As previously reported by Medscape Medical News, this is the S-TRAC study, published in 2016 in The New England Journal of Medicine. It found that the median duration of disease-free survival was 6.8 years in the sunitinib group and 5.6 years in the placebo group (hazard ratio, 0.76; P = .03). At the time, the lead author, Alain Ravaud, MD, PhD, head of medical oncology at the University Hospital of Bordeaux, France, said, “If you ask me, does this become the standard, the answer is ‘no.'” Instead, he feels that sunitinib is “an option to be discussed with patients,” with the potential gains to be balanced against the risk for adverse events and their impact on quality of life, as reported at the time by Medscape Medical News.

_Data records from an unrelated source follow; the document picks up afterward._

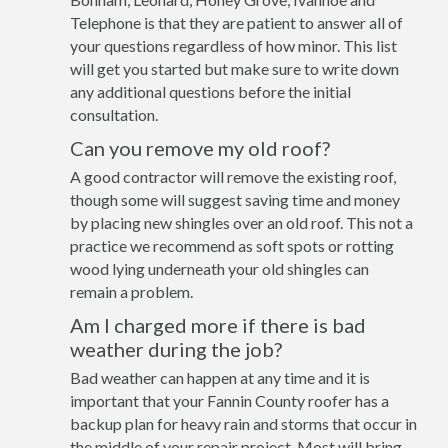
Telephone is that they are patient to answer all of
your questions regardless of how minor. This list
will get you started but make sure to write down
any additional questions before the initial
consultation.
Can you remove my old roof?
A good contractor will remove the existing roof,
though some will suggest saving time and money
by placing new shingles over an old roof. This not a
practice we recommend as soft spots or rotting
wood lying underneath your old shingles can
remain a problem.
Am I charged more if there is bad
weather during the job?
Bad weather can happen at any time and it is
important that your Fannin County roofer has a
backup plan for heavy rain and storms that occur in
the middle of your repair project. Most will bring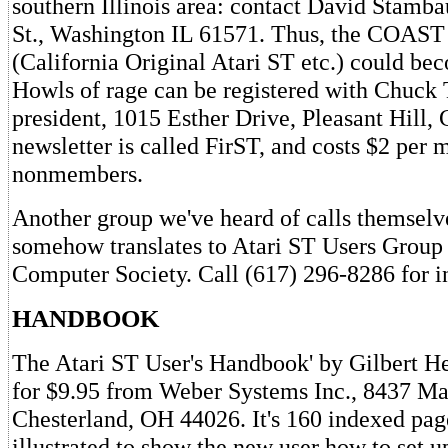
southern Illinois area: contact David Stamba
St., Washington IL 61571. Thus, the COAST 
(California Original Atari ST etc.) could
Howls of rage can be registered with Chuc
president, 1015 Esther Drive, Pleasant Hill,
newsletter is called FirST, and costs $2 per 
nonmembers.
Another group we've heard of calls themselv
somehow translates to Atari ST Users Group 
Computer Society. Call (617) 296-8286 for i
HANDBOOK
The Atari ST User's Handbook' by Gilbert Hel
for $9.95 from Weber Systems Inc., 8437 Ma
Chesterland, OH 44026. It's 160 indexed pag
illustrated to show the new user how to set 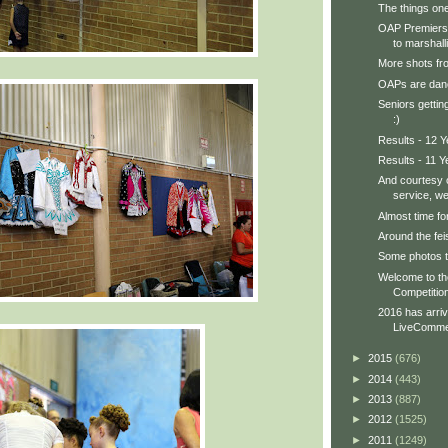
The things one
OAP Premiersh
to marshall
More shots fro
OAPs are danc
Seniors gettin
:)
Results - 12 
Results - 11 Y
And courtesy o
service, we 
Almost time fo
Around the feis
Some photos to
Welcome to t
Competition
2016 has arri
LiveCommen
►
2015
(676)
►
2014
(443)
►
2013
(887)
►
2012
(1525)
►
2011
(1249)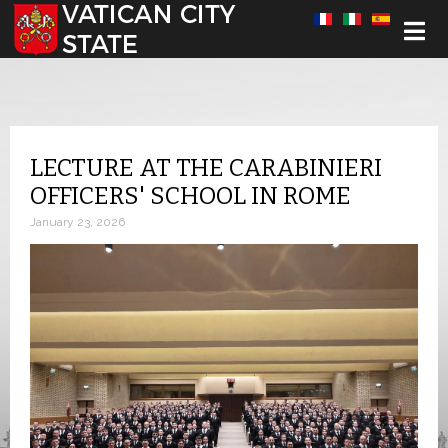
Select your language
LECTURE AT THE CARABINIERI
OFFICERS' SCHOOL IN ROME
January 23, 2026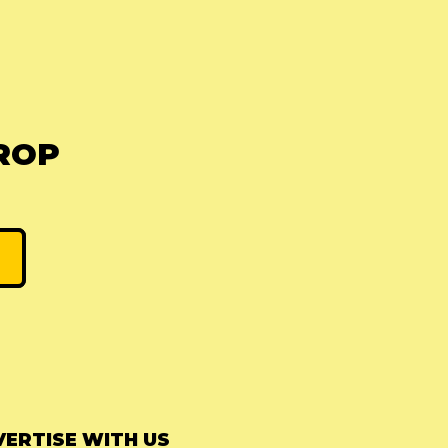
ROP
ERTISE WITH US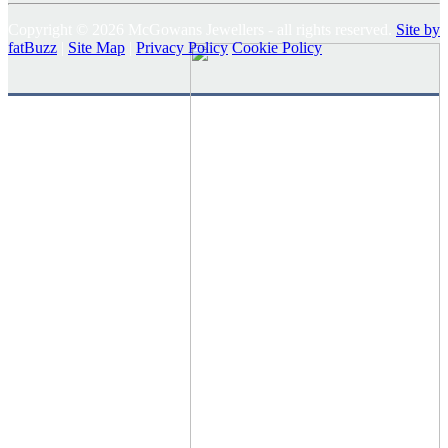
Copyright © 2026 McGowans Jewellers - all rights reserved.
Site by
fatBuzz
|
Site Map
|
Privacy Policy
Cookie Policy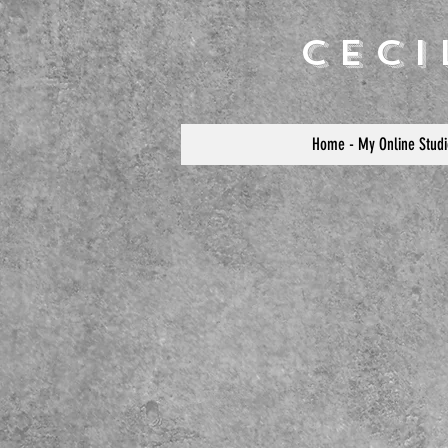
Cec
Home - My Online Studi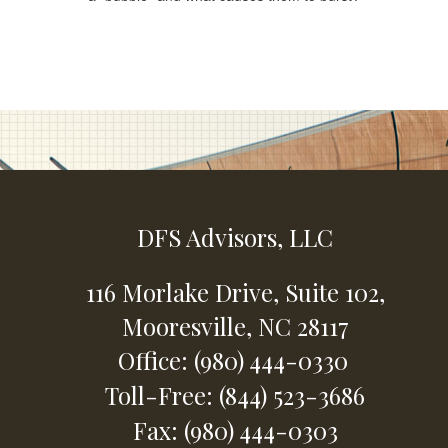
DFS Advisors, LLC
116 Morlake Drive,
Suite 102,
Mooresville,
NC
28117
Office: (980) 444-0330
Toll-Free: (844) 523-3686
Fax: (980) 444-0303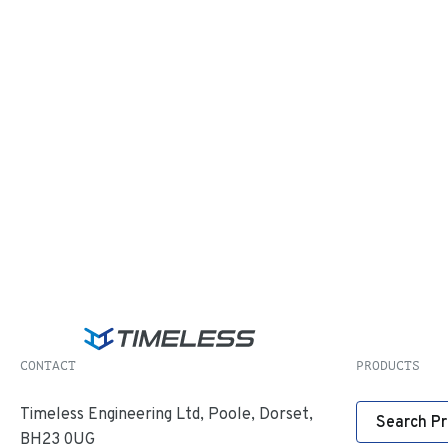
CONTACT
PRODUCTS
Timeless Engineering Ltd, Poole, Dorset,
Search P
BH23 0UG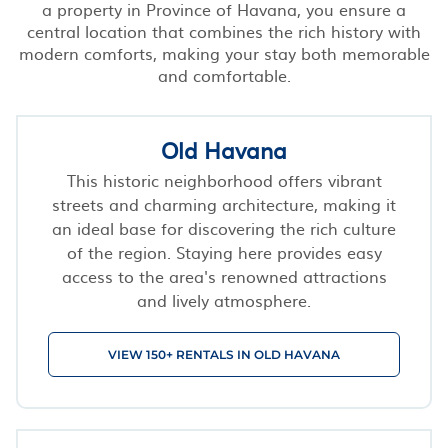
a property in Province of Havana, you ensure a
central location that combines the rich history with
modern comforts, making your stay both memorable
and comfortable.
Old Havana
This historic neighborhood offers vibrant
streets and charming architecture, making it
an ideal base for discovering the rich culture
of the region. Staying here provides easy
access to the area's renowned attractions
and lively atmosphere.
VIEW 150+ RENTALS IN OLD HAVANA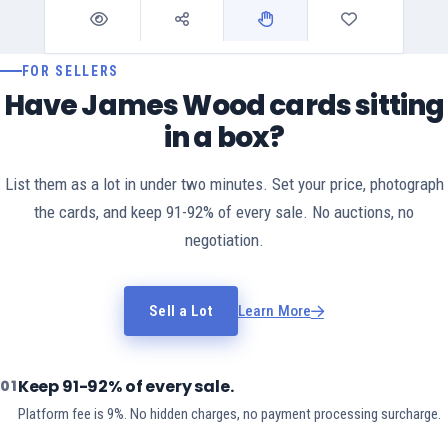
FOR SELLERS
Have James Wood cards sitting
in a box?
List them as a lot in under two minutes. Set your price, photograph
the cards, and keep 91-92% of every sale. No auctions, no
negotiation.
Sell a Lot
Learn More
Keep 91-92% of every sale.
01
Platform fee is 9%. No hidden charges, no payment processing surcharge.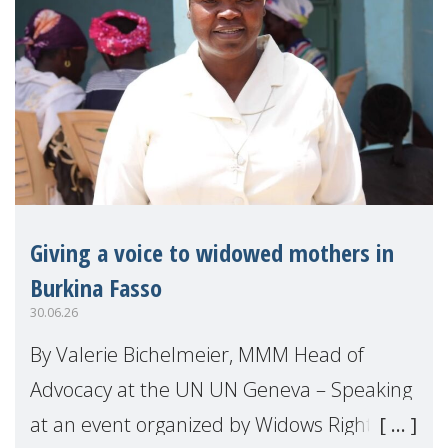
Giving a voice to widowed mothers in
Burkina Fasso
30.06.26
By Valerie Bichelmeier, MMM Head of
Advocacy at the UN UN Geneva – Speaking
at an event organized by Widows Rights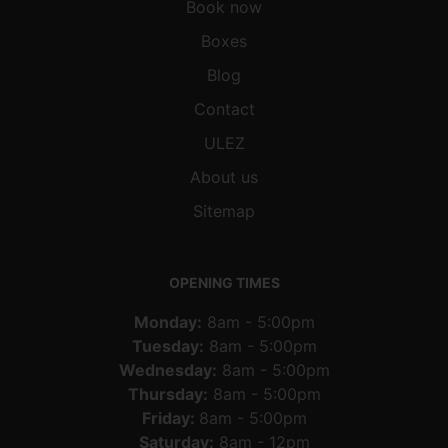
Book now
Boxes
Blog
Contact
ULEZ
About us
Sitemap
OPENING TIMES
Monday:
8am - 5:00pm
Tuesday:
8am - 5:00pm
Wednesday:
8am - 5:00pm
Thursday:
8am - 5:00pm
Friday:
8am - 5:00pm
Saturday:
8am - 12pm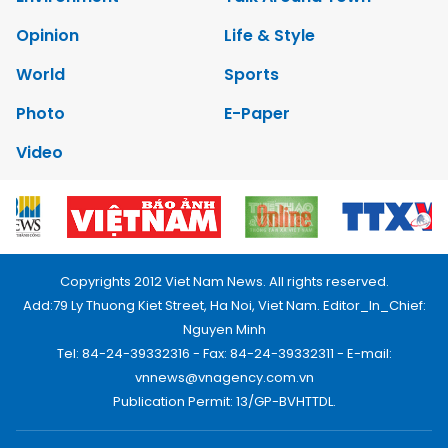
Opinion
Life & Style
World
Sports
Photo
E-Paper
Video
Copyrights 2012 Viet Nam News. All rights reserved.
Add:79 Ly Thuong Kiet Street, Ha Noi, Viet Nam. Editor_In_Chief:
Nguyen Minh
Tel: 84-24-39332316 - Fax: 84-24-39332311 - E-mail:
vnnews@vnagency.com.vn
Publication Permit: 13/GP-BVHTTDL.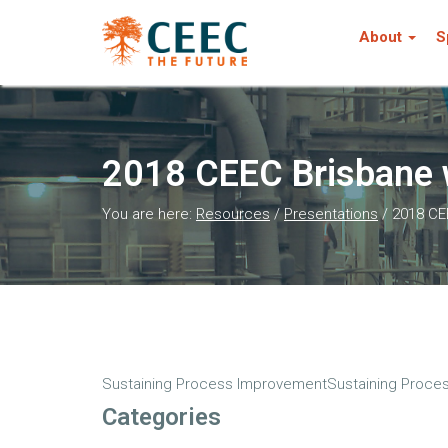
About
S
2018 CEEC Brisbane 
You are here:
Resources
/
Presentations
/
2018 CE
Sustaining Process ImprovementSustaining Proces
Categories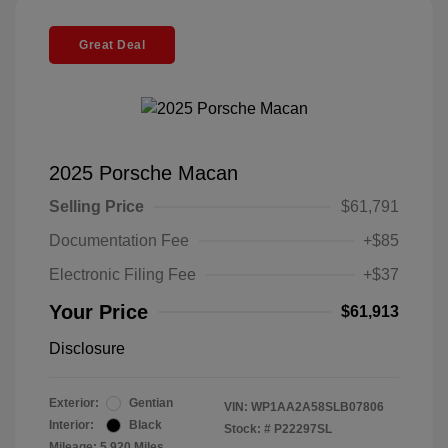
Great Deal
2025 Porsche Macan
Selling Price
$61,791
Documentation Fee
+$85
Electronic Filing Fee
+$37
Your Price
$61,913
Disclosure
Exterior:
Gentian
VIN:
WP1AA2A58SLB07806
Interior:
Black
Stock: #
P22297SL
Mileage: 5,920 Miles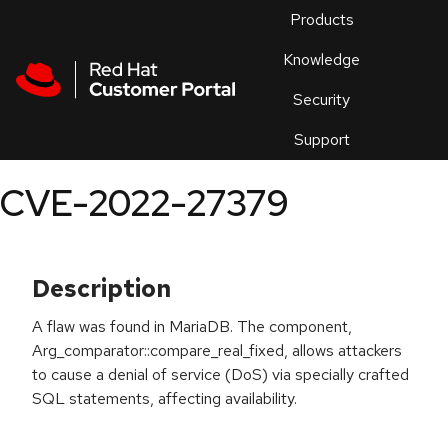
Skip to navigation
Skip to main content
Products
En
Knowledge
Security
Or
trouble
Support
an
issue
.
CVE-2022-27379
Description
A flaw was found in MariaDB. The component,
Arg_comparator::compare_real_fixed, allows attackers
to cause a denial of service (DoS) via specially crafted
SQL statements, affecting availability.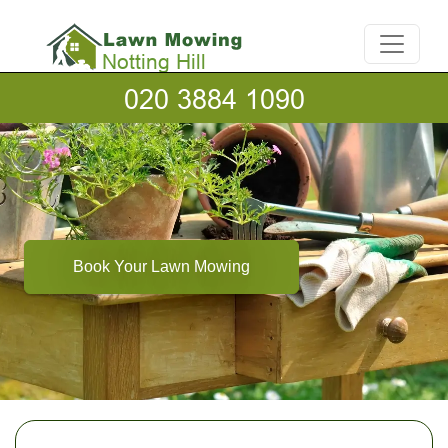
Book Your Lawn Mowing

The CHMP said that it felt the evidence for sunitinib’s delaying cancer relapse was “not convincing.” Even when only the patients who were at highest risk for relapse were looked at separately, the benefits “were still not convincing.”
“Given the known side effects of the medicine,” the Committee concluded that the benefits did not outweigh the risks and recommended that this change to the marketing authorization be refused.
Sunitinib is already approved in Europe for use in metastatic kidney cancer, as well as for gastrointestinal stromal tumors and pancreatic neuroendocrine tumors.